# HOW TO COMPLETE THIS TASK
Find each line in the entries below that contains the word "State", and copy every such line in full.

[[ SUPPLIED INFORMATION, beginning ]]

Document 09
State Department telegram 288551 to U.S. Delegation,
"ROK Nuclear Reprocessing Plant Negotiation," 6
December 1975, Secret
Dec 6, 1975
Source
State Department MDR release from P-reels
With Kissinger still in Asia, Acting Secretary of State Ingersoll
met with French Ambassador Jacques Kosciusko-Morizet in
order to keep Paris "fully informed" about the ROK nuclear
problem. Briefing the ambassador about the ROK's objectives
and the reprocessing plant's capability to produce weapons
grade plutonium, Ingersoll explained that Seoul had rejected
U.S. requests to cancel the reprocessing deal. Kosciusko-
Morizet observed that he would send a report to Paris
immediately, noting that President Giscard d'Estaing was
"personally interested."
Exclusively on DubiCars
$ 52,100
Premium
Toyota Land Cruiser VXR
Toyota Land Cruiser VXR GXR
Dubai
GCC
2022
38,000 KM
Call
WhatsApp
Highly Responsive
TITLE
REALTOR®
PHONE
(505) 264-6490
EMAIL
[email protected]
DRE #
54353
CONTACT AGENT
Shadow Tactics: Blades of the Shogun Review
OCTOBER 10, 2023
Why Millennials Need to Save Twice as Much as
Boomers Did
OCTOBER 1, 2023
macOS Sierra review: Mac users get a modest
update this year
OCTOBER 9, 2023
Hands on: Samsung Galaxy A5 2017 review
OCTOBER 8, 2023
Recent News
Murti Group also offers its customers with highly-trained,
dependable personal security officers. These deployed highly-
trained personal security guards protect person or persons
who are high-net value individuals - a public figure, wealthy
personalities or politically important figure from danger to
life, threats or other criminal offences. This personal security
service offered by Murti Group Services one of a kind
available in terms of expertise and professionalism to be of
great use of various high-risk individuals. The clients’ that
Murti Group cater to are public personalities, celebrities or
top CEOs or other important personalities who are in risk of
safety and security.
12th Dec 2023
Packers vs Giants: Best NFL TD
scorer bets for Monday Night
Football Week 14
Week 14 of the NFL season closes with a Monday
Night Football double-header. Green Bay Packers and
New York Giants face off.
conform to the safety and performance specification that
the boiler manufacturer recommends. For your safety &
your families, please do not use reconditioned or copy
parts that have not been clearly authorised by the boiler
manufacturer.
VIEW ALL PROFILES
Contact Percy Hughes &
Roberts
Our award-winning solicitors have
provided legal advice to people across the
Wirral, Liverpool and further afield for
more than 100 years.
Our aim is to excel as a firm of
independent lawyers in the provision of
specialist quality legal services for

[[ SUPPLIED INFORMATION, end ]]

# TASK RESULT
State Department telegram 288551 to U.S. Delegation,
State Department MDR release from P-reels
With Kissinger still in Asia, Acting Secretary of State Ingersoll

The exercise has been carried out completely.